_本文_:
┄┄┄┄┄┄┄┄┄┄┄┄┄┄┄┄┄┄┄┄
前回記事: サクラエディタでキーマクロやjsマクロを新規作成する方法とその使い方 では、サクラエディタで動作するマクロの作成方法と使い方についてご紹介しました。最終回となる今回は、アウトライン解析の使い方と、ルールファイルの作成方法についてご紹介したいと思います。
目次
1.1 見出しを抽出・折りたたみしてリスト化する機能
1.2 サクラエディタのアウトライン解析機能
1.3 ルールファイルには正規表現も使用可能
2.1 標準ルールの利用
2.2 アウトライン解析の実行
2.3 アウトライン解析の実行結果
2.4 ルールファイルの新規作成方法
2.5 JavaScriptのアウトライン解析
1.アウトライン解析とは?
1.1 見出しを抽出・折りたたみしてリスト化する機能
編集中の文章中から、特定の見出し記号や関数の位置などを解析・抽出し、リスト化して表示する機能です。解析結果には見出しが並ぶような形になることから、目次をつけるようなものだとイメージして頂くと分かりやすいのではないでしょうか。
1.2 サクラエディタのアウトライン解析機能
サクラエディタのアウトライン解析機能の特徴としては、次のようなものが挙げられます。
┄┄┄┄┄┄┄┄┄┄┄┄┄┄┄┄┄┄┄┄
_提供記録_:
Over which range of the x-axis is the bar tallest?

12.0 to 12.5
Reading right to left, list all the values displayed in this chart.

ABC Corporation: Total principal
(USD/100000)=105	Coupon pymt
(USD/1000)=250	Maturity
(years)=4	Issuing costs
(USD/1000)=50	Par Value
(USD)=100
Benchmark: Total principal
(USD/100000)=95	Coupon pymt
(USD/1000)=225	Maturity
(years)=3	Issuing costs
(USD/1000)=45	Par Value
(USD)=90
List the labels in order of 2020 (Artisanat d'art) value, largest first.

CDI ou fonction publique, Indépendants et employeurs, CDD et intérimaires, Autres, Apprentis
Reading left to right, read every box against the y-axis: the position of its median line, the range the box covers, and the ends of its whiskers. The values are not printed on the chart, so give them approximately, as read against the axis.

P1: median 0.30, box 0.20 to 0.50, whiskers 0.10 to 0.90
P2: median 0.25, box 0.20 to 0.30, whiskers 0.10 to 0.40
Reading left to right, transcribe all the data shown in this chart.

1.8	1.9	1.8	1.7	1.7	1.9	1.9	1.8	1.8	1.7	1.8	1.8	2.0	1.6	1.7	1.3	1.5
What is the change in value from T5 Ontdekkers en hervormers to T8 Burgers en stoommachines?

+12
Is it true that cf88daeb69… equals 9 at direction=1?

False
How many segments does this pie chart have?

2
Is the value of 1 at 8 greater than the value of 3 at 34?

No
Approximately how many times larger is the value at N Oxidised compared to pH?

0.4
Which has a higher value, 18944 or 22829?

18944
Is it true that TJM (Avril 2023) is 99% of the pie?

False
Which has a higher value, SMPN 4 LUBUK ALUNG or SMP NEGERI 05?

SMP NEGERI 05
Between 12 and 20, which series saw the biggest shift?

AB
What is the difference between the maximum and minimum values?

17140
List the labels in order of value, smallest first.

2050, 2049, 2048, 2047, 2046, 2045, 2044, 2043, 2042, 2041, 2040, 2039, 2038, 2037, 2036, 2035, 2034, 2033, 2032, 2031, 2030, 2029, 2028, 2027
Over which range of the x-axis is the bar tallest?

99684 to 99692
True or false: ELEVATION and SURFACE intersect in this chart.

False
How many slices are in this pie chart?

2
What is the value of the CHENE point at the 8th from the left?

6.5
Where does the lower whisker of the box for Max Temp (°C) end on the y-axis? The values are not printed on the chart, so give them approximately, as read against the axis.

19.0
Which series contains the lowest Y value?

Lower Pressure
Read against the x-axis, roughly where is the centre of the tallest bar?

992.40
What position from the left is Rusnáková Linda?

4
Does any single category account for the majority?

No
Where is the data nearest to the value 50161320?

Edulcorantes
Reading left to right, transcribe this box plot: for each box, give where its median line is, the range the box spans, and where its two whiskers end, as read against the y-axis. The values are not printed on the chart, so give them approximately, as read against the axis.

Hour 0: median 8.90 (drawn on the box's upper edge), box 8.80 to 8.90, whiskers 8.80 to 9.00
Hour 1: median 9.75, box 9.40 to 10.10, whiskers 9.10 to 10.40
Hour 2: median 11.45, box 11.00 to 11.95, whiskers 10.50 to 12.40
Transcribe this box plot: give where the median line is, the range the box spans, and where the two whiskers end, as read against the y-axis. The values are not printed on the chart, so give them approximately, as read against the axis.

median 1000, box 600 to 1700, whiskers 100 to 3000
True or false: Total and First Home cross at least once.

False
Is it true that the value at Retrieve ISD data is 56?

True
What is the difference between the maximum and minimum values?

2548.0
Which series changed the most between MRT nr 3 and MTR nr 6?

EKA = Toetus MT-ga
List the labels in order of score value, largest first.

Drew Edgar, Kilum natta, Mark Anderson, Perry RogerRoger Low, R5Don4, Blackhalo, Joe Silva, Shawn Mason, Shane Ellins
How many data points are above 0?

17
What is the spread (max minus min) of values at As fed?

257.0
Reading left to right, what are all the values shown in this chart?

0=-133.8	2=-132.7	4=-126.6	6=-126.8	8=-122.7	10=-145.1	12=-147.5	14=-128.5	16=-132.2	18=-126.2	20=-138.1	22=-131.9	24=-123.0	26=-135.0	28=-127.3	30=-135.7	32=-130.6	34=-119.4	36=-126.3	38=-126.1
┄┄┄┄┄┄┄┄┄┄┄┄┄┄┄┄┄┄┄┄
_課題_: サクラエディタのアウトライン解析を紹介する本文を、最後の文の続きから書き進めてください。

_解答欄_:
・作成した見出しや関数の一覧から、目的の場所へジャンプできる
・オリジナルの解析ルールをルールファイルとしてカスタマイズできる
・テキストデータなので、コピペして目次を簡単に作ることができる
1.3 ルールファイルには正規表現も使用可能
サクラエディタのルールファイル内では、正規表現も使用可能です。
例えばソースの中にコメントとして変更日付を残していてそれをリスト化して抽出したい場合は、使用した日付のフォーマットを表す正規表現を指定することで抽出することができます。
またテキストファイルで振られた項番を元に見出しを抽出したい場合には、連番の部分を変数にすることで抽出対象とすることができます。連番を抽出対象とする方法は、後ほど例にとりご説明したいと思います。
なお、正規表現については、以下の記事でも解説しています。こちらも合わせて参考にしてください。
関連記事:
改行・タブ・空白行の置換や削除にも便利なサクラエディタで使える正規表現とは?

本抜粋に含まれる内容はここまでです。